### EXCERPTED RECORDS

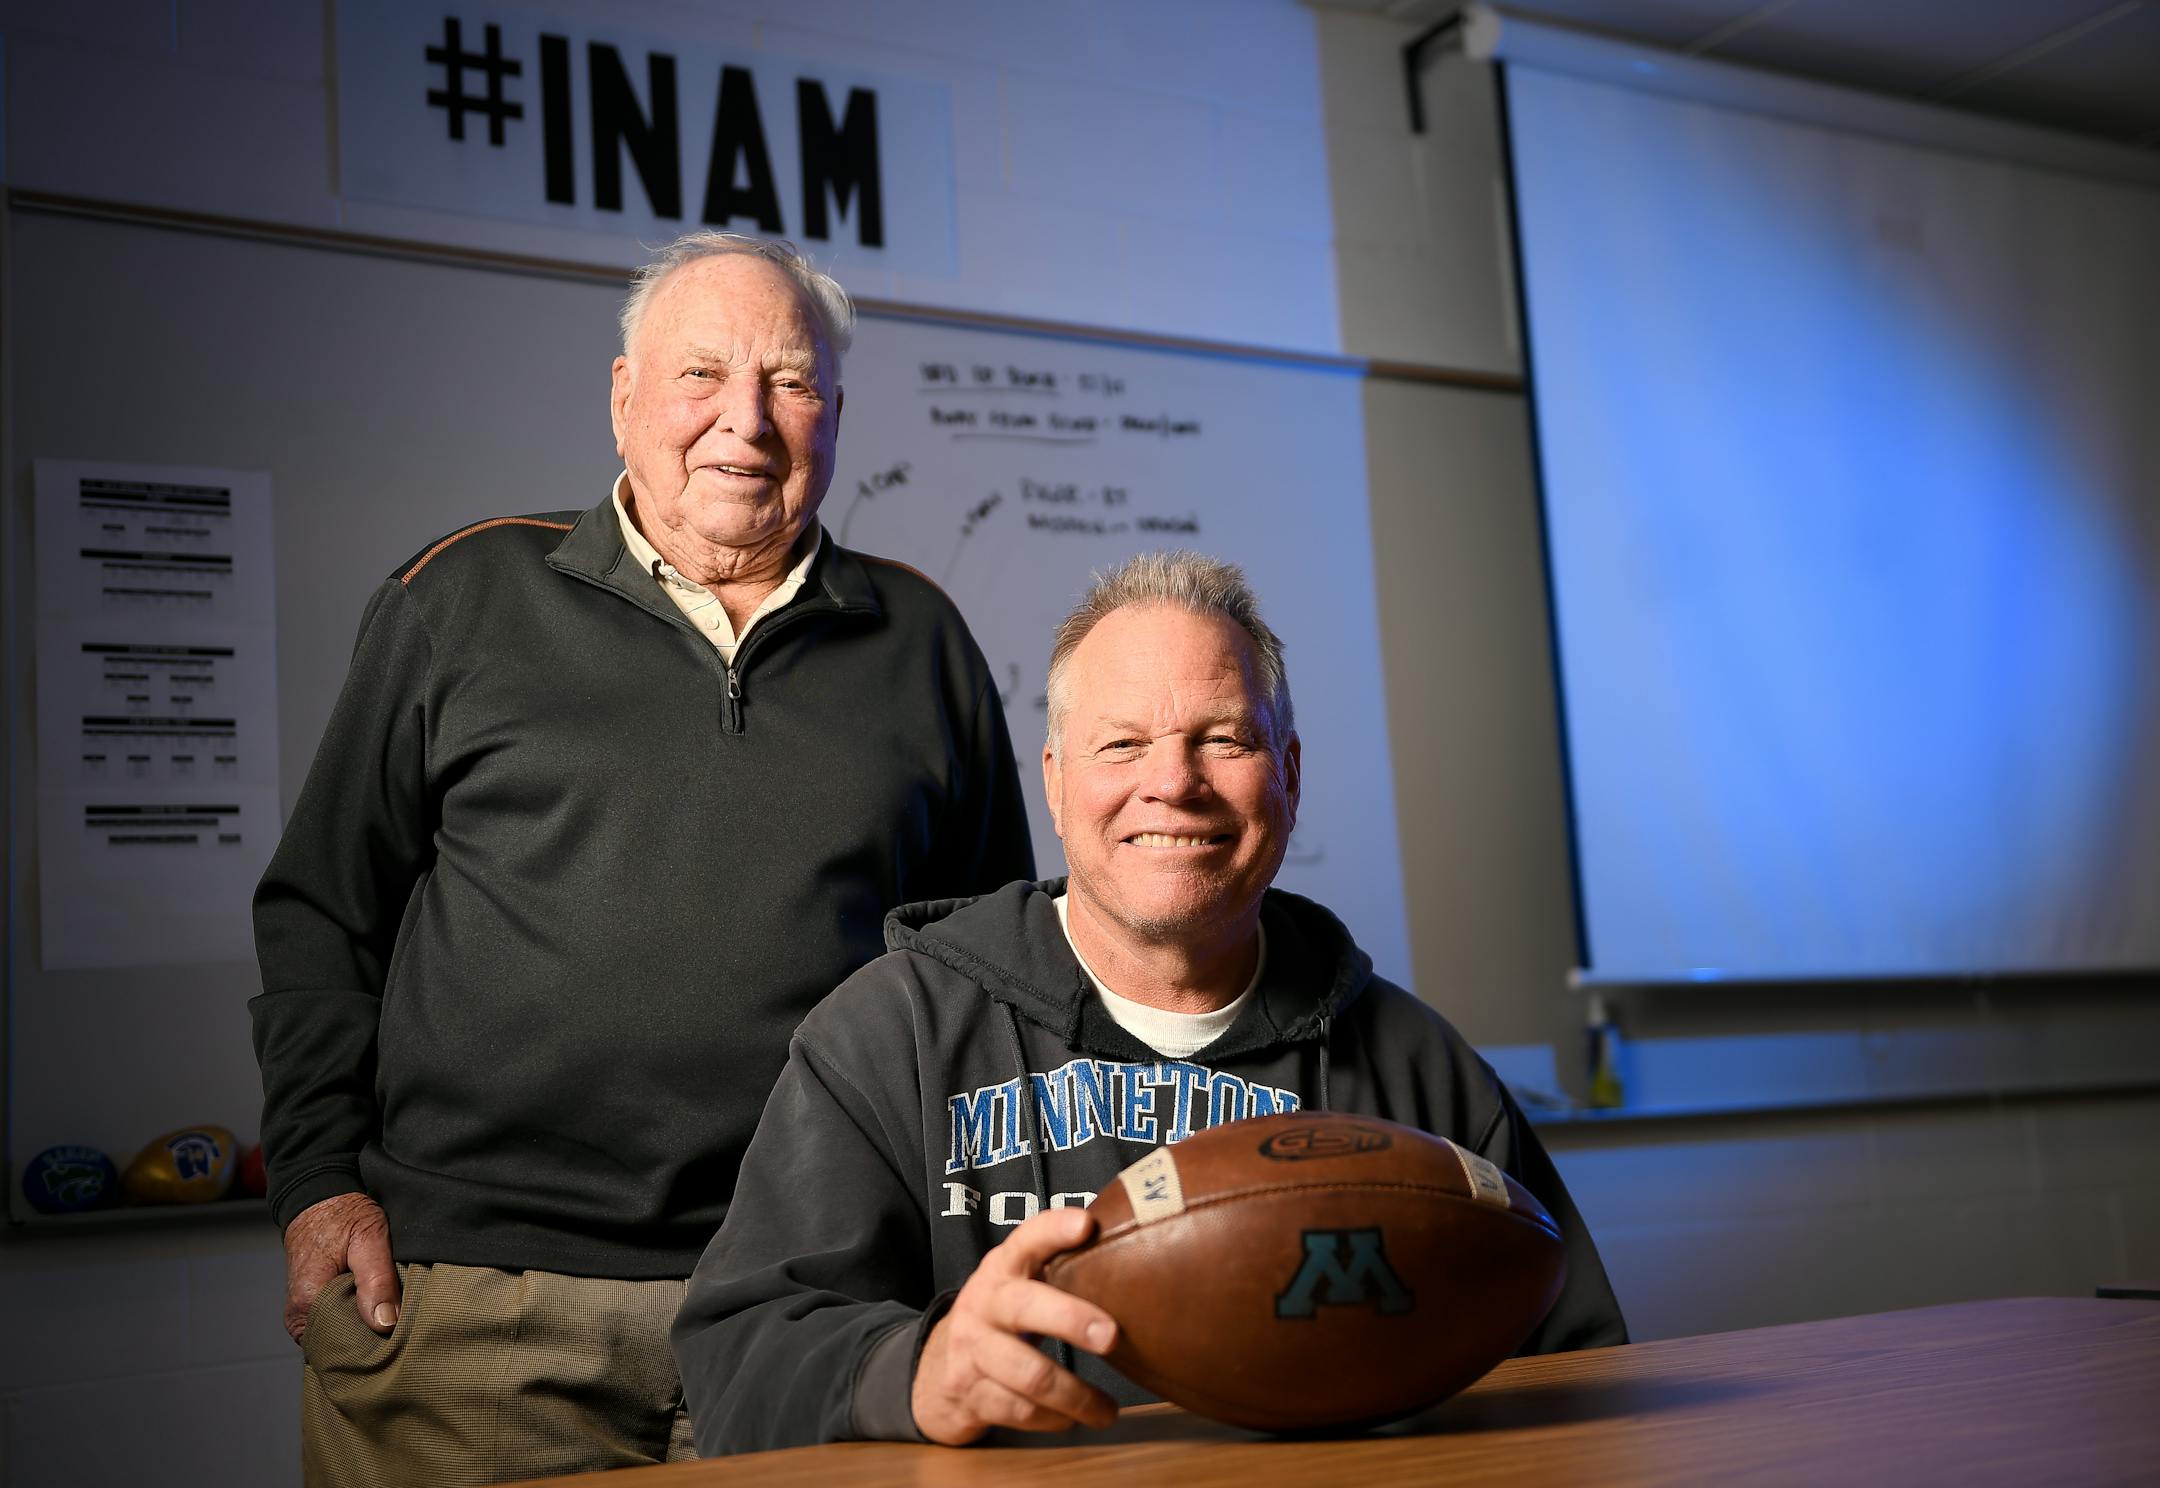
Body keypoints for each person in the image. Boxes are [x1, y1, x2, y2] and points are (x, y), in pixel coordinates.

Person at [250, 232, 1034, 1482]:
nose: (747, 422)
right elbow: (320, 914)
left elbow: (991, 983)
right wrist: (315, 1185)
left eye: (790, 383)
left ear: (833, 414)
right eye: (700, 376)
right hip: (478, 1317)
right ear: (623, 396)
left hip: (818, 1305)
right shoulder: (459, 598)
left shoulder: (921, 638)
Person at [672, 550, 1626, 1455]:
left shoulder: (1420, 1069)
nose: (1173, 784)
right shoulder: (894, 1035)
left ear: (1288, 776)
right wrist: (914, 1375)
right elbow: (736, 1359)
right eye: (1122, 744)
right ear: (1054, 784)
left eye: (1224, 738)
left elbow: (1582, 1371)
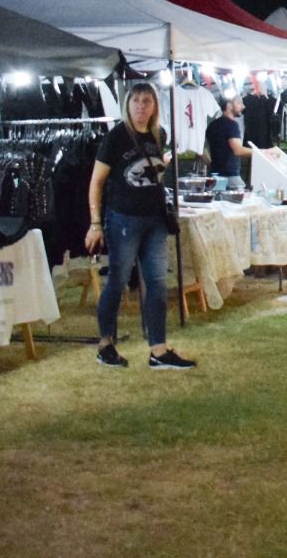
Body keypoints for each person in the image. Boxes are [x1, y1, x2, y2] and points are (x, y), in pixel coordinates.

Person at [85, 81, 196, 370]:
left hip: (155, 219)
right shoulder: (116, 137)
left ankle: (158, 349)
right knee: (118, 281)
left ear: (154, 106)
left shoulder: (160, 135)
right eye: (136, 101)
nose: (141, 107)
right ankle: (105, 344)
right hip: (123, 218)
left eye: (147, 101)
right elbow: (96, 182)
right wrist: (95, 222)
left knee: (157, 283)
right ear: (127, 104)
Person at [204, 91, 252, 190]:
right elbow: (238, 150)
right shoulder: (232, 125)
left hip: (214, 177)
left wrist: (212, 165)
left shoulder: (212, 125)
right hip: (231, 178)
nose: (243, 106)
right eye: (239, 103)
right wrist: (261, 153)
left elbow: (200, 150)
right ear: (229, 105)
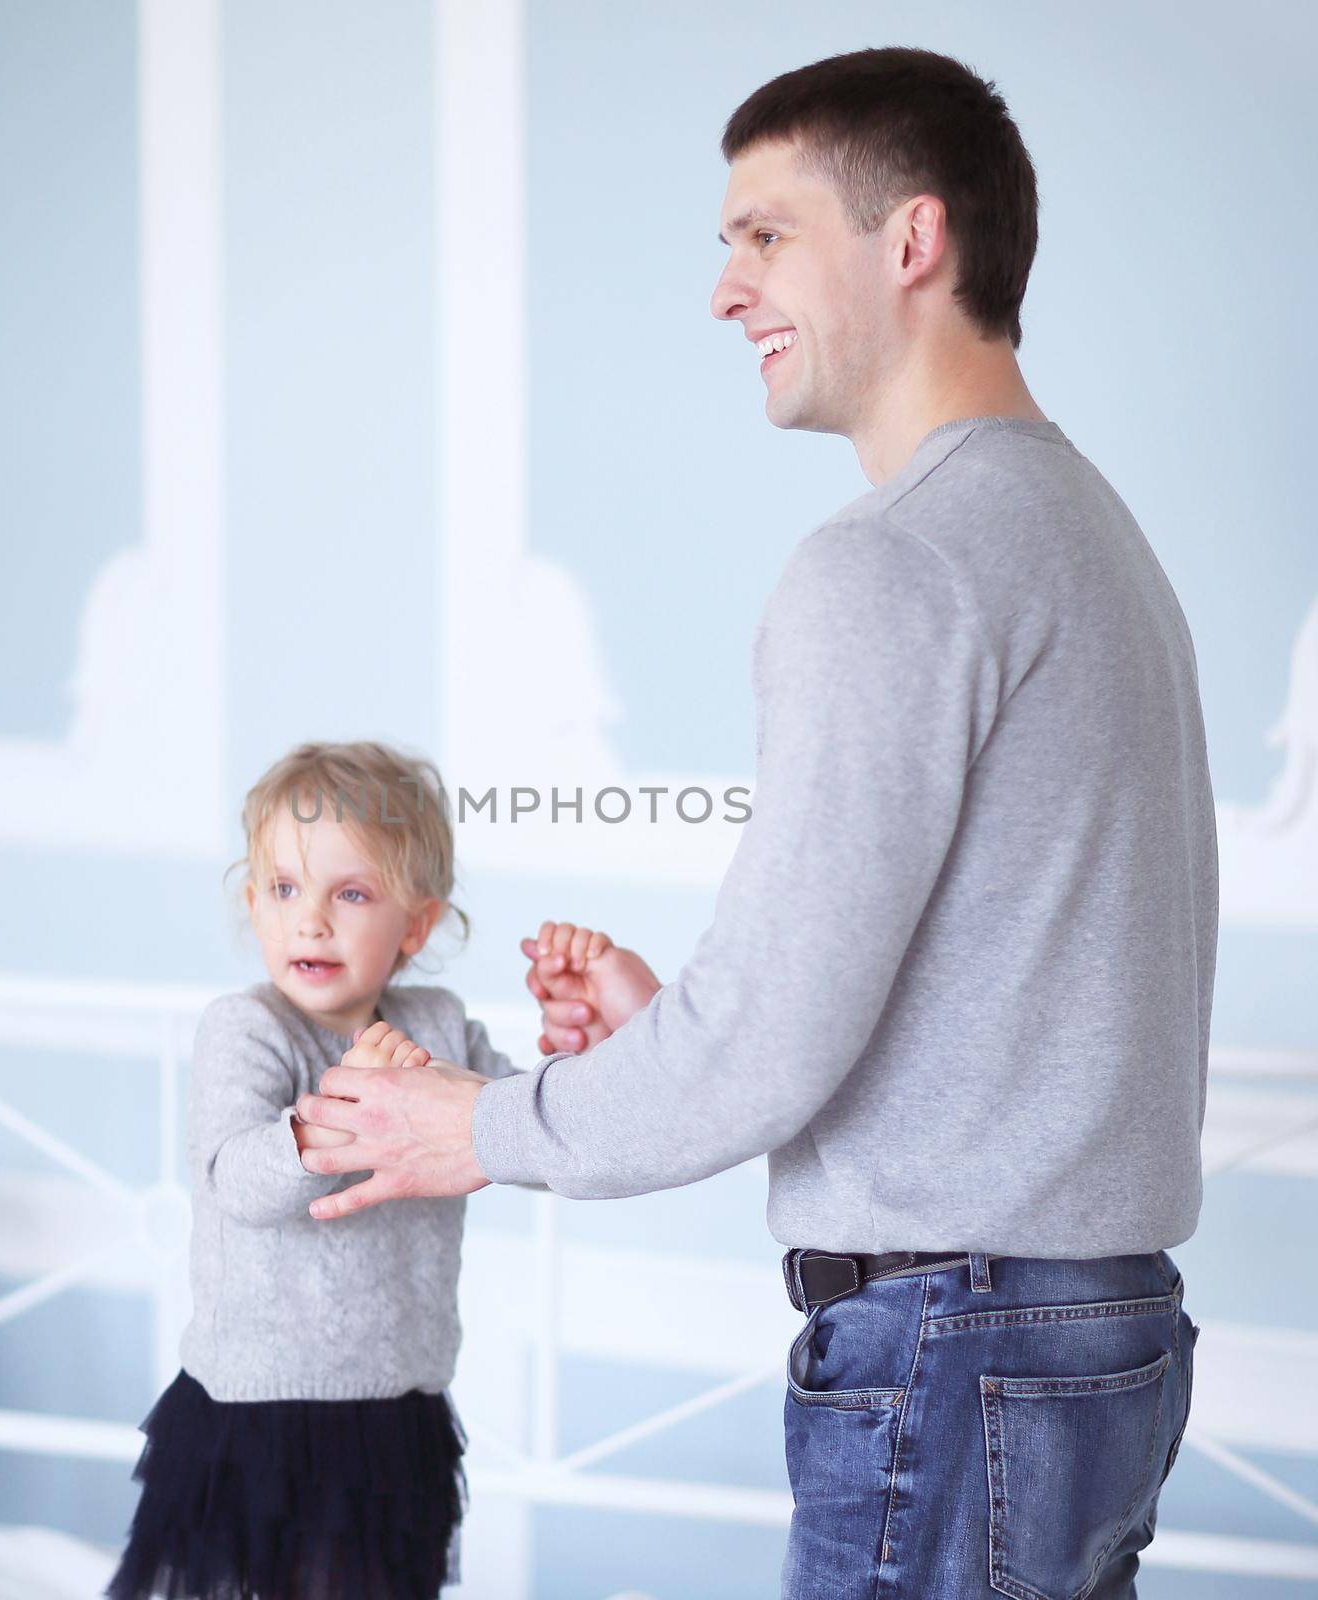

######

TASK DETAILS
Your answer should be one number: the count of lines in the data above that include the word "shoulder".

ANSWER SECTION
8